Could you transcribe every record below exactly, leaving out any pictures?

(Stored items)
▼▼▼

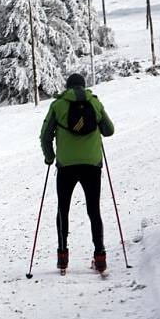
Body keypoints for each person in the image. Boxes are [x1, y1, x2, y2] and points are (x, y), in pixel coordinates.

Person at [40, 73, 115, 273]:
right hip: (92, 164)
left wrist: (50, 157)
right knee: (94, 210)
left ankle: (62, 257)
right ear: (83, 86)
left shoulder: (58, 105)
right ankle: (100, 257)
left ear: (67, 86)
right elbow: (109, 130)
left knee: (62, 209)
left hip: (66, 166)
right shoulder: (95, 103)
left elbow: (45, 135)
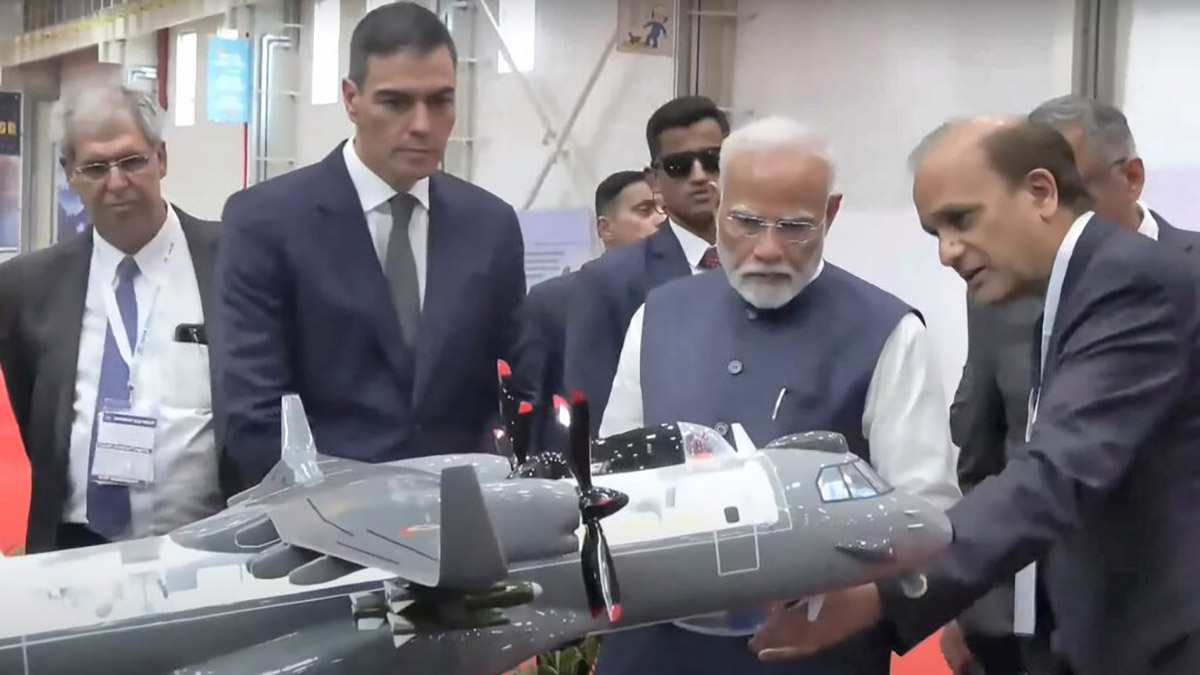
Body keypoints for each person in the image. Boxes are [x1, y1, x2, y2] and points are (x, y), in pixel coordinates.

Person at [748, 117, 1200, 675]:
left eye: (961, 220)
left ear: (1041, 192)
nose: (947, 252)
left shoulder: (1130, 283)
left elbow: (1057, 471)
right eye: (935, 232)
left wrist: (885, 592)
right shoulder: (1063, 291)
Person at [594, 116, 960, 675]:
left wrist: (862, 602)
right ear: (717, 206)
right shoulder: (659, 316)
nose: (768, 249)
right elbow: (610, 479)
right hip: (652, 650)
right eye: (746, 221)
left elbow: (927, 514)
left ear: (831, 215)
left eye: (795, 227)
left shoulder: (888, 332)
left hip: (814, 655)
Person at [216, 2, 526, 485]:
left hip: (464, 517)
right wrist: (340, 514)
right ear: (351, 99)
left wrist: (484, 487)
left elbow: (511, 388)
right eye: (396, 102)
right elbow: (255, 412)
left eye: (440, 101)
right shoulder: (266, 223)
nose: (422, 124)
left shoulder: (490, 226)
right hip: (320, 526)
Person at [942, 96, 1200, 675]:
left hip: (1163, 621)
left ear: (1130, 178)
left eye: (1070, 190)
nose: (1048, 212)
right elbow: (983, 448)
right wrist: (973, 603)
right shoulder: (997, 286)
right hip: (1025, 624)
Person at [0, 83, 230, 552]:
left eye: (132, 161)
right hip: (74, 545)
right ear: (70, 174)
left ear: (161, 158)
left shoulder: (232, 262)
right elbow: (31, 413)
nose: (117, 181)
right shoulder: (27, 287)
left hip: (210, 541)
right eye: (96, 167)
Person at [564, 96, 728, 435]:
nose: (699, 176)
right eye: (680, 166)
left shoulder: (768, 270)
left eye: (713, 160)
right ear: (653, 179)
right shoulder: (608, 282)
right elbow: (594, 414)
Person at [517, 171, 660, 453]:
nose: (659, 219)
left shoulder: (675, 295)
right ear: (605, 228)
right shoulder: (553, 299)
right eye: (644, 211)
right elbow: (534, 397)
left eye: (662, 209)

▲▲▲

SOLUTION BELOW:
Body keypoints for each person in the image. Boxes are [x1, y1, x2, y2] and points are (x, y), in pixel coordinates.

Person at [40, 73, 115, 273]:
right hip: (92, 164)
left wrist: (50, 157)
right knee: (94, 210)
left ankle: (62, 257)
right ear: (83, 86)
left shoulder: (58, 105)
right ankle: (100, 257)
left ear: (67, 86)
right elbow: (109, 130)
left knee: (62, 209)
left hip: (66, 166)
right shoulder: (95, 103)
left elbow: (45, 135)
Body keypoints for each person in the image. Boxes are [x1, y1, x2, y2] and points are (x, y), in pixel coordinates.

Person at [748, 117, 1200, 675]:
left eye: (961, 220)
left ear: (1041, 192)
nose: (947, 252)
left shoulder: (1130, 283)
left elbow: (1057, 471)
right eye: (935, 232)
left wrist: (885, 592)
right shoulder: (1063, 291)
Person at [594, 116, 960, 675]:
left wrist: (862, 602)
right ear: (717, 206)
right shoulder: (659, 316)
nose: (768, 249)
right elbow: (610, 479)
right hip: (652, 650)
right eye: (746, 221)
left elbow: (927, 514)
left ear: (831, 215)
left eye: (795, 227)
left shoulder: (888, 332)
left hip: (814, 655)
Person at [216, 2, 526, 485]:
left hip: (464, 517)
right wrist: (340, 514)
right ear: (351, 99)
left wrist: (484, 487)
left elbow: (511, 388)
right eye: (396, 102)
right elbow: (255, 412)
left eye: (440, 101)
right shoulder: (266, 223)
nose: (422, 124)
left shoulder: (490, 226)
right hip: (320, 526)
Person at [942, 96, 1200, 675]:
left hip: (1163, 621)
left ear: (1130, 178)
left eye: (1070, 190)
nose: (1048, 212)
right elbow: (983, 448)
right wrist: (973, 603)
right shoulder: (997, 286)
right hip: (1025, 624)
Person at [0, 83, 230, 552]:
left eye: (132, 161)
right hip: (74, 545)
right ear: (70, 174)
left ear: (161, 158)
left shoulder: (232, 262)
right elbow: (31, 413)
nose: (117, 181)
right shoulder: (27, 287)
left hip: (210, 541)
right eye: (96, 167)
Person at [564, 96, 728, 435]:
nose: (699, 176)
right eye: (680, 166)
left shoulder: (768, 270)
left eye: (713, 160)
right ear: (653, 179)
right shoulder: (608, 282)
right elbow: (594, 414)
Person at [517, 171, 660, 453]:
nose: (659, 219)
left shoulder: (675, 295)
right ear: (605, 228)
right shoulder: (553, 299)
right eye: (644, 211)
right elbow: (534, 397)
left eye: (662, 209)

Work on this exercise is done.